My name is Mark, I am a masters degree holding teacher with some training in special education, but more importantly I am colorblind and legally blind. In my last piece I covered my early life, this article will be focusing more on my teenage years and early adulthood.  The most important part of this entire piece is this disclaimer; please read this before reading any further: All stories I tell about myself are meant to be taken lightly.  Please do not consider this a rant of a bitter, disabled man.

Probably everyone who reads this will have already gone through puberty, is going through it, or has children or knows children currently going through it, so the number one thing to do is be kind and understand that they, or you, are a hormonal mess and have little or no self control over their emotions. I was no different than any other teen, except for one major factor, I was practically blind.  I started my teenage years, in a slight depression that worsened as I neared the age of 15, which in the United States and more specifically in the rural south is the beginning of your freedom because you can get your driver’s license.  In short, I did not and still do not qualify for a license. I am living in the worst place for an immobile blind person to live, so those of you who live in a city and hate public transportation, remember it’s better than sitting at home and begging for rides from people.

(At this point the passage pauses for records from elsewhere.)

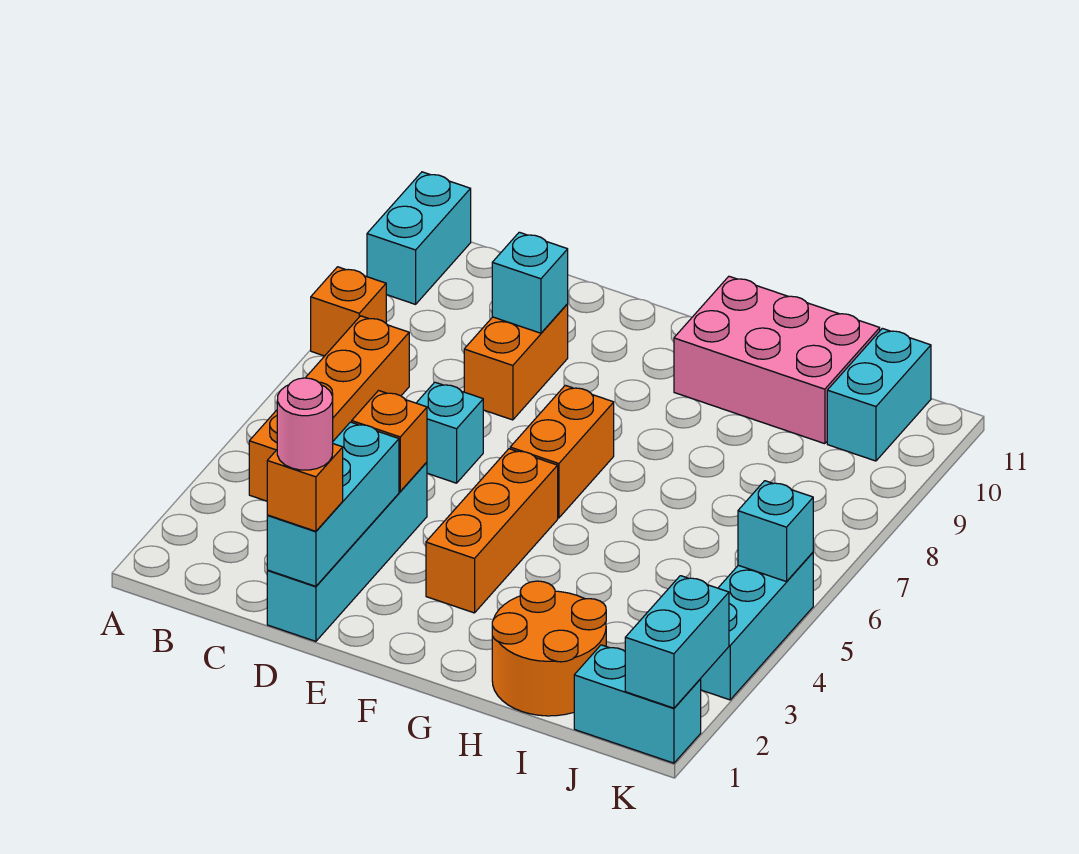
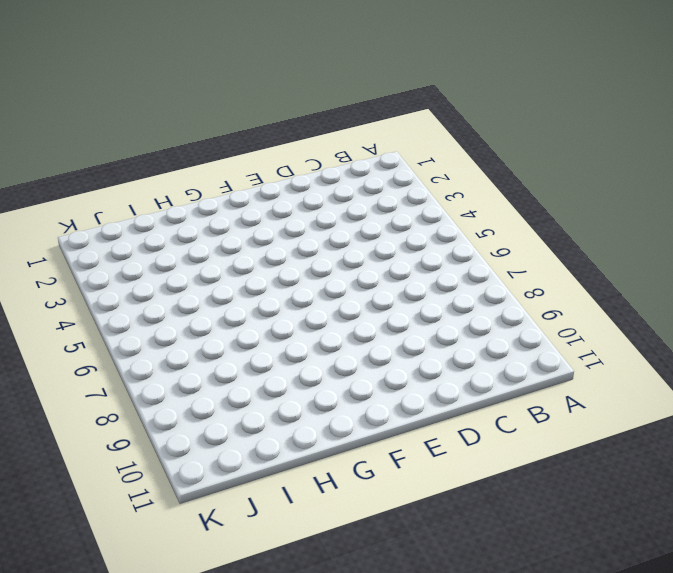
none -> orange brick A8 level 1
none -> cyan brick A10:A11 level 1
none -> orange brick B4:B7 level 1

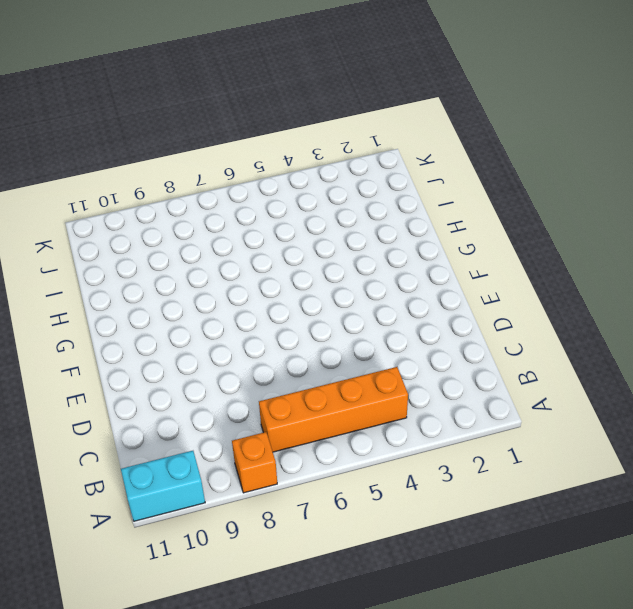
none -> cyan brick D1:D4 level 1
none -> cyan brick D6 level 1
none -> orange brick D8:D9 level 1

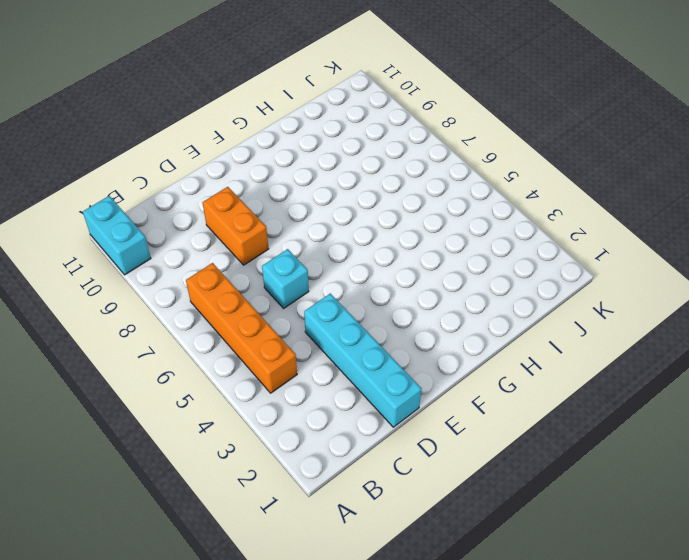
none -> orange brick A8 level 1
none -> orange brick F3:F5 level 1
none -> orange brick F6:F7 level 1

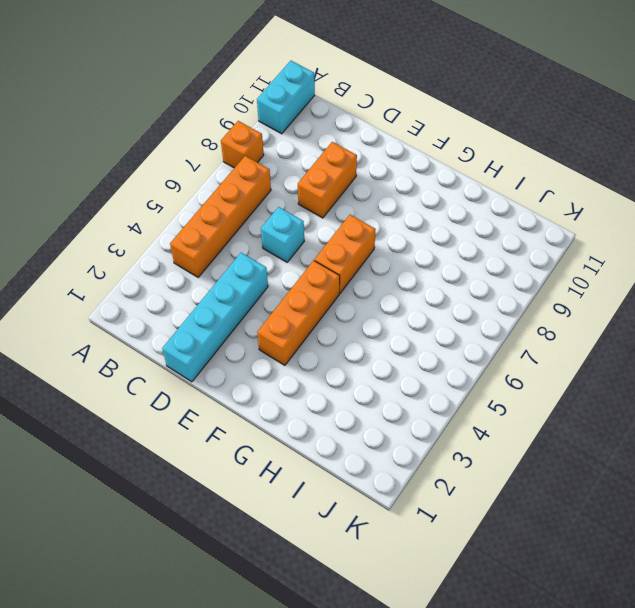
none -> pink brick G10:I11 level 1
none -> orange round brick H1:I2 level 1
none -> cyan brick J1:K1 level 1

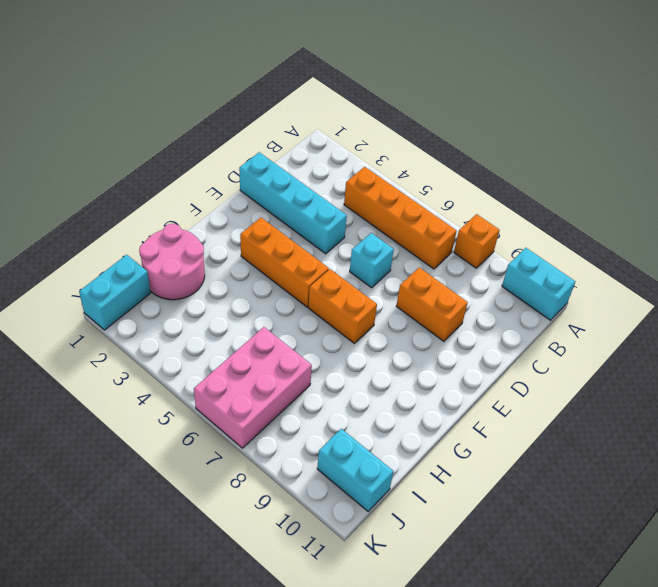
pink round brick H1:I2 level 1 -> orange round brick H1:I2 level 1
pink brick I6:K7 level 1 -> pink brick G10:I11 level 1
none -> cyan brick K3:K5 level 1
none -> cyan brick D1:D3 level 2
none -> orange brick D4 level 2

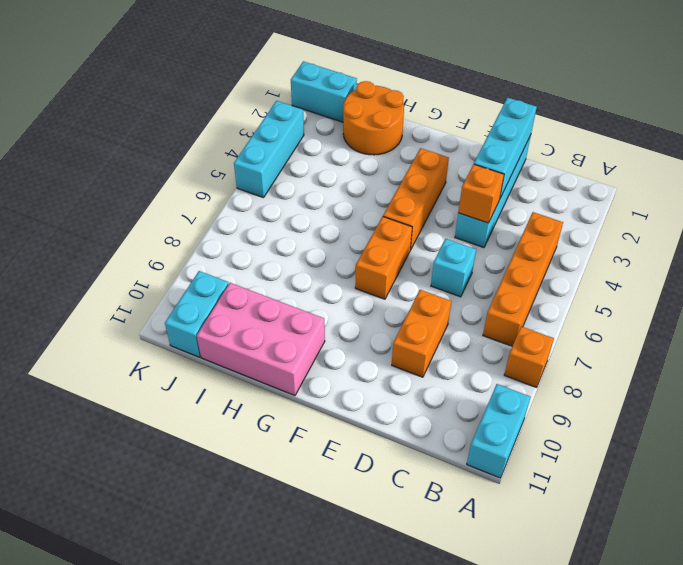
none -> cyan brick D9 level 2
none -> cyan brick K1:K2 level 2
none -> cyan brick K5 level 2

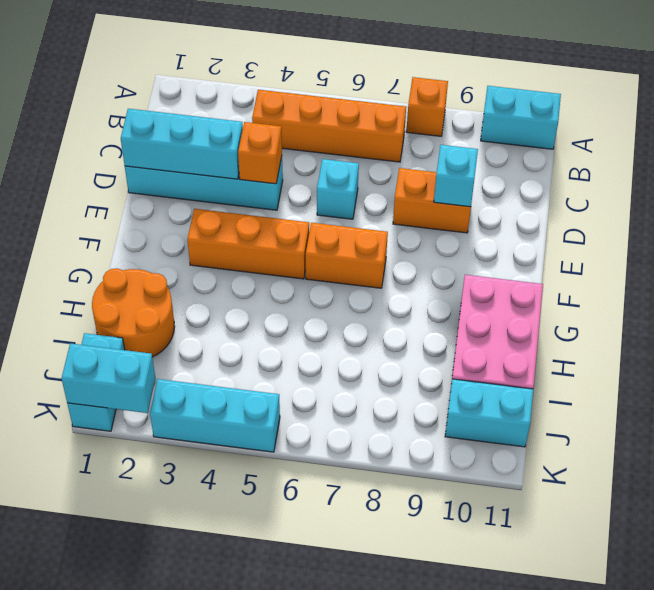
none -> cyan brick K5 level 2
none -> orange brick D1 level 3
none -> pink round brick D1 level 4

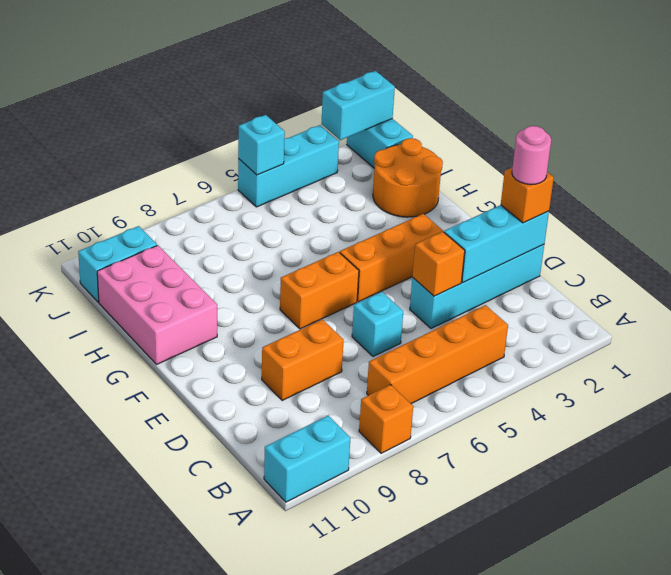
none -> cyan brick D9 level 2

What you as the reader need to understand is if you have a disability, have disabled friends or family, you will need to build a support system.  I was lucky enough to make some of the best lifelong friends, who would help me at the drop of a hat.  If you do not have a support system you will fail in life as a person with a disability.  If you have a disabled child, who will not be able to drive in the future and you know it, address it with them sooner rather than later. I basically figured it out the hard way one day that there was no way I was going to be able to drive.  This hits hard for many teenagers, they may even be depressed for a while about it, but do not let that make you feel bad. Even at twenty-six years old, I still get depressed from time to time because of my problems.

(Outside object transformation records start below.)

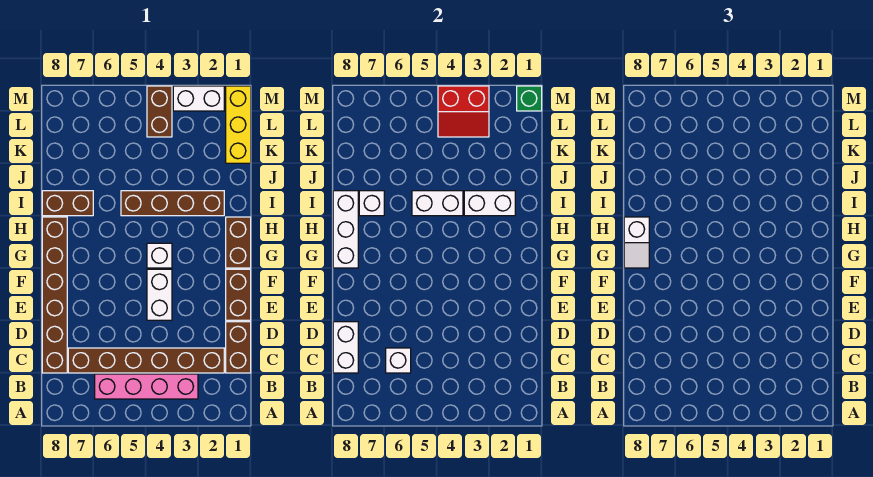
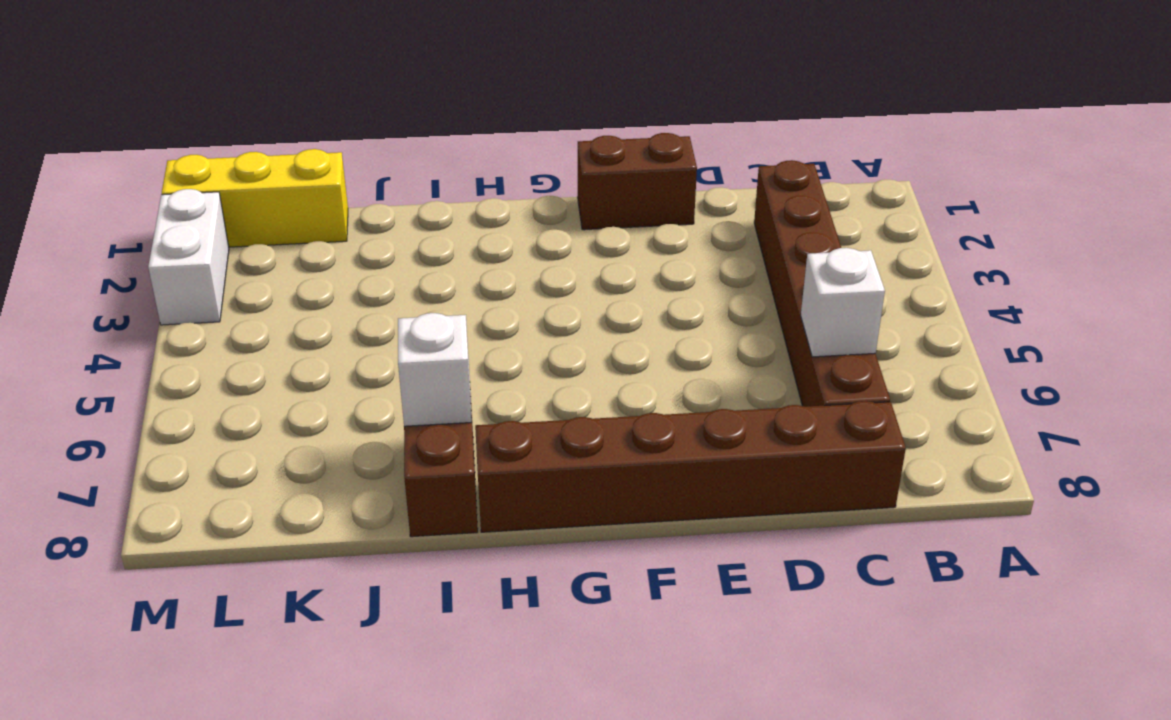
none -> pink brick B3:B6 level 1
none -> brown brick C1:D1 level 1
none -> white brick E4:F4 level 1

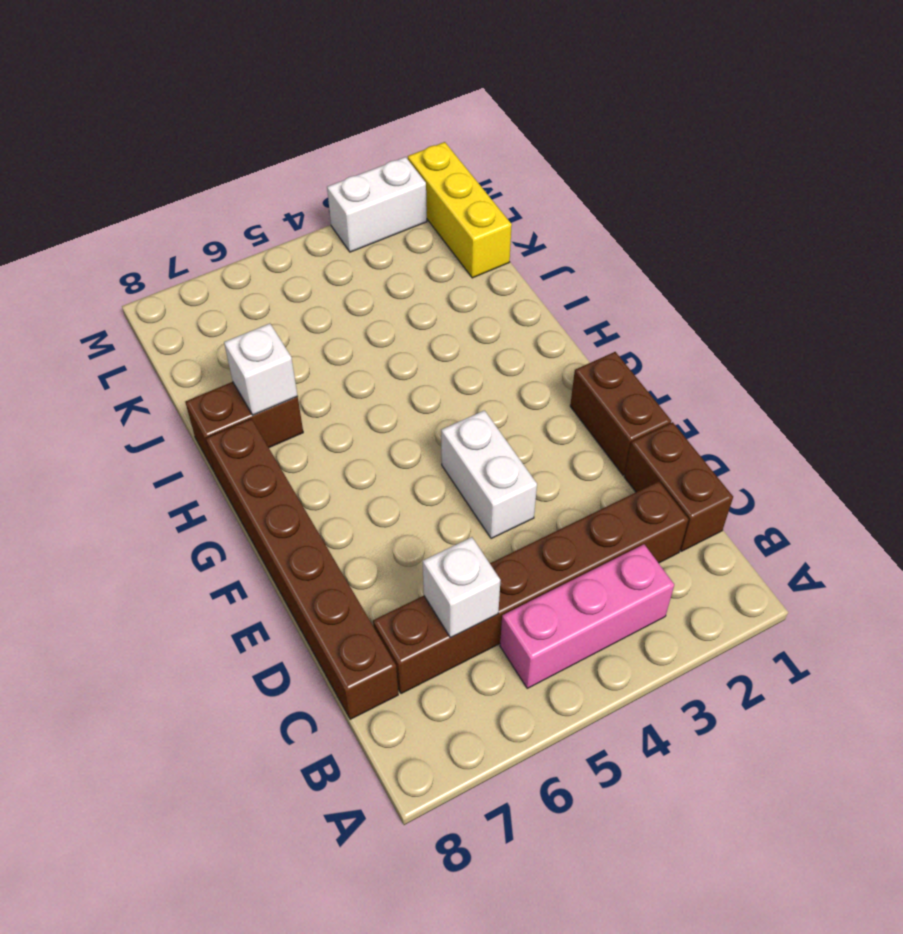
pink brick B3:B5 level 1 -> pink brick B3:B6 level 1
none -> brown brick G1:H1 level 1
none -> white brick G4 level 1
none -> brown brick I2:I5 level 1

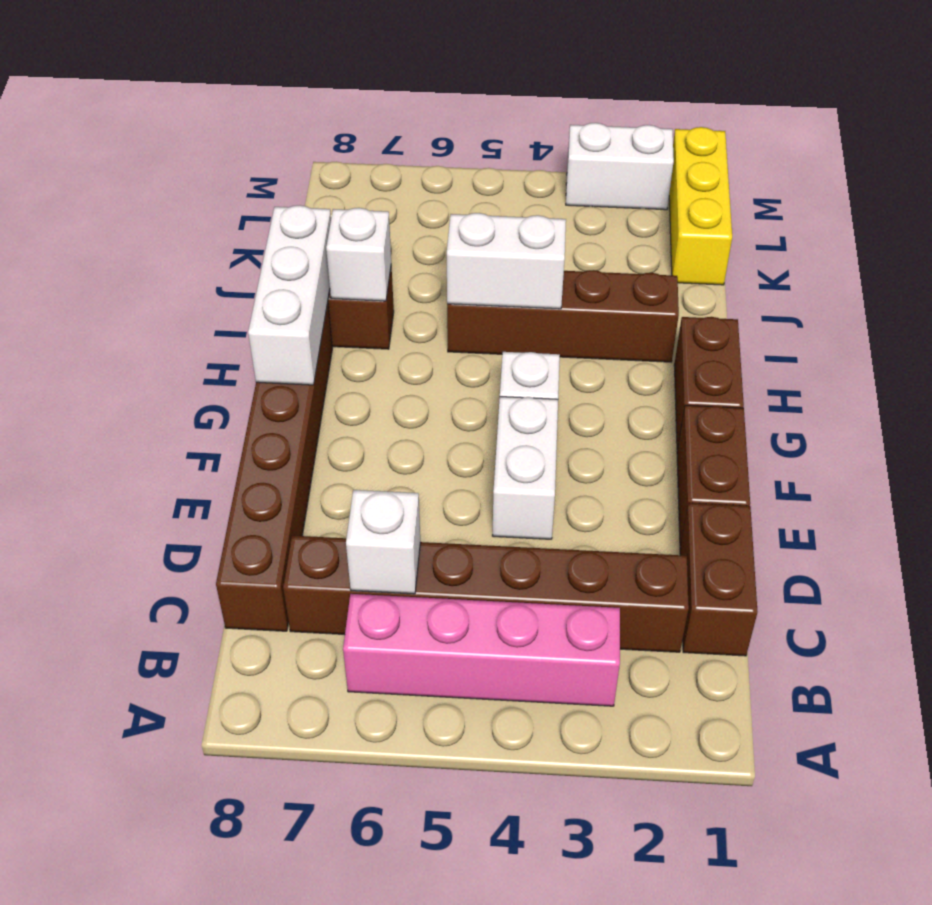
none -> brown brick L4:M4 level 1
none -> white brick C8:D8 level 2
none -> white brick I2:I3 level 2

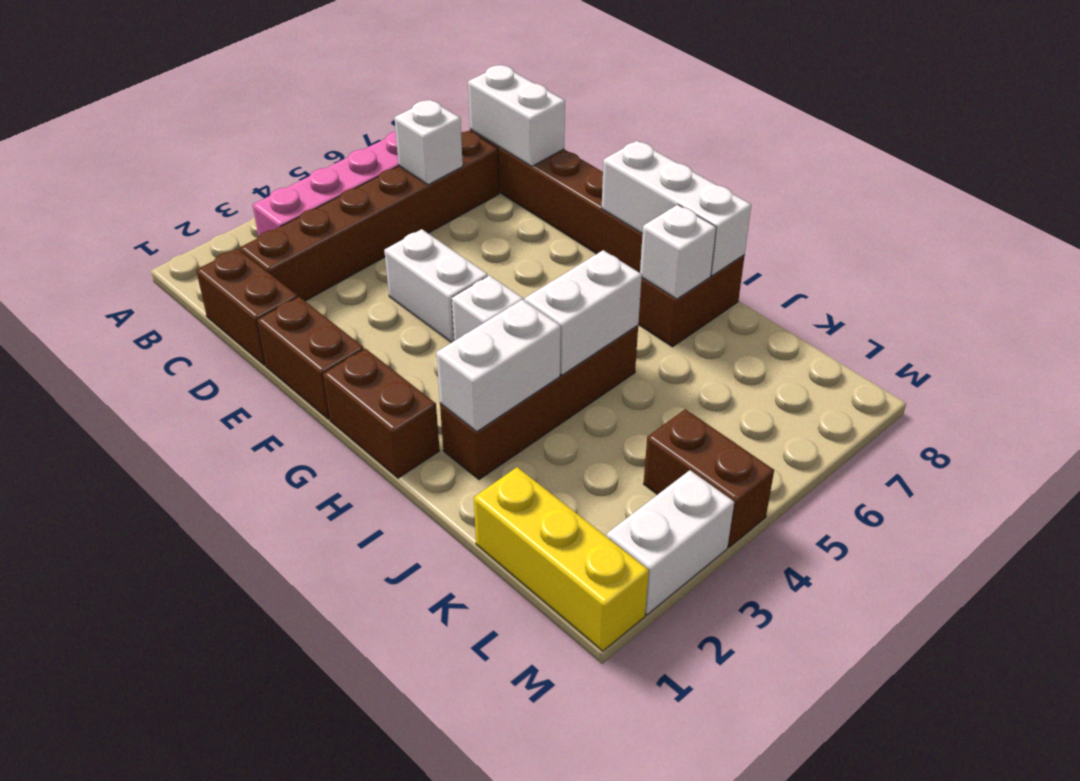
none -> red slope L3:M4 level 2 top M
none -> green brick M1 level 2
none -> white slope G8:H8 level 3 top H

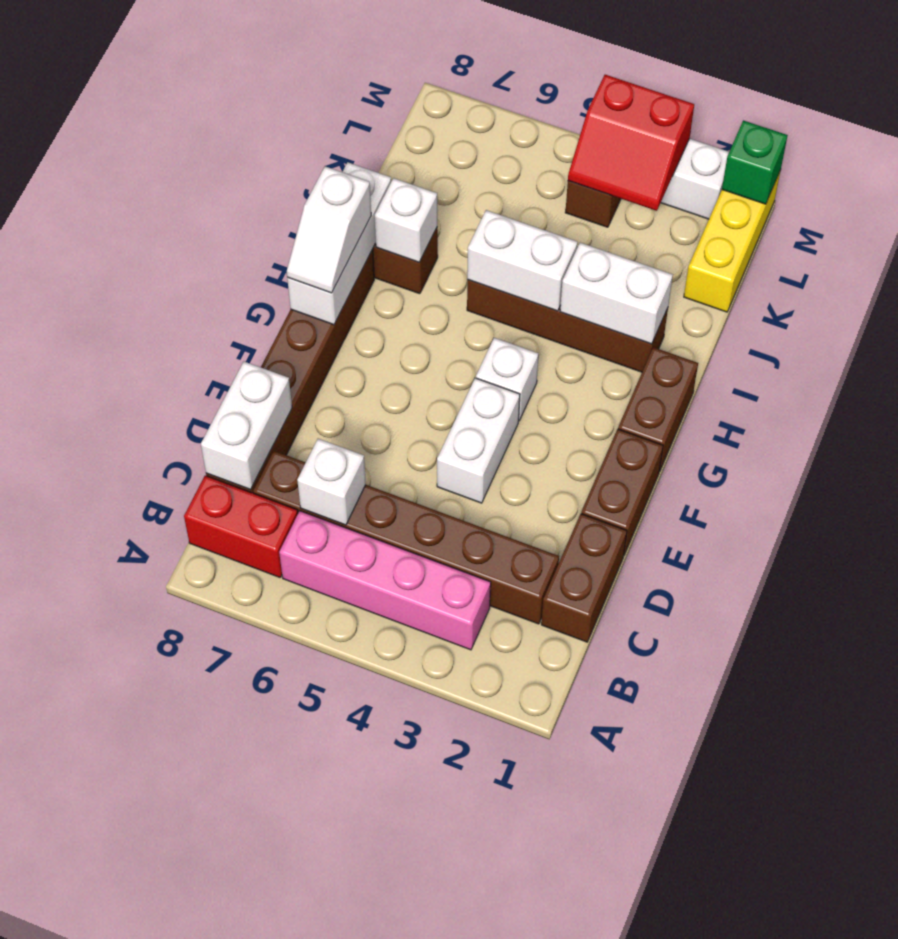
red brick B7:B8 level 1 -> none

As I grew up, I began to find reasons why driving was not worth it and eventually overcame my depression as I exited my teenage years.  Look at it like this:

  1. No car payment
  2. No car insurance payment
  3. No risk of DUI
  4. No cost of gas (unless you are a good friend like me and chip in some gas money occasionally)
  5. Never the designated driver
  6. Get to the front of lines at amusement parks and theme parks if you make enough of a fuss
  7. Play off of women’s sympathies to score dates
  8. Lets face it, while being alone on occasion is great, it’s more fun to be with friends when going places
  9. No cost of car repairs
  10. If you find a significant other, who likes you enough and does not care about your disability, congratulations because in today’s superficial society you hit the jackpot and you need to put a ring on it

I have been lucky enough in my life to have friends, who instead of ignoring my problems, openly discuss and joke about them, which is personally how I like it.  I would rather people poke fun about me not seeing something than treat my disability like the elephant in the room.

As much as this sounds like a lawsuit television commercial, if you or someone you know has disabilities do not turn your back on them and help to build their support system.  Make friends fast and ask them for help, if they really are your friends they will not hesitate to help you even if it means they will not be able to do something for themselves.  I have had many friends put their lives on hold to help me in the past.  I had a friend, and fraternity brother, have me to his pre-wedding festivities with the bridal party even though I was not part of the wedding because it was the only way I would be able to go to his wedding.  Another brother, who was a groomsman in the wedding, took me down there to spend the weekend with friends and family, who I did not even know.  They took me in as though I was one of their own children, I felt so blessed and honored that they considered me so important to them that they would go out of their way to accommodate ME of all people.  When I was in high school my friendships got so close that before I could even speak up in a class to tell a teacher I could not see or read something they had written on the board, half of the class would blurt out “MARK CAN’T SEE THAT”, and instead of being embarrassed I was PROUD to have such great friends, who were thinking of me as much as they did and still do to this day.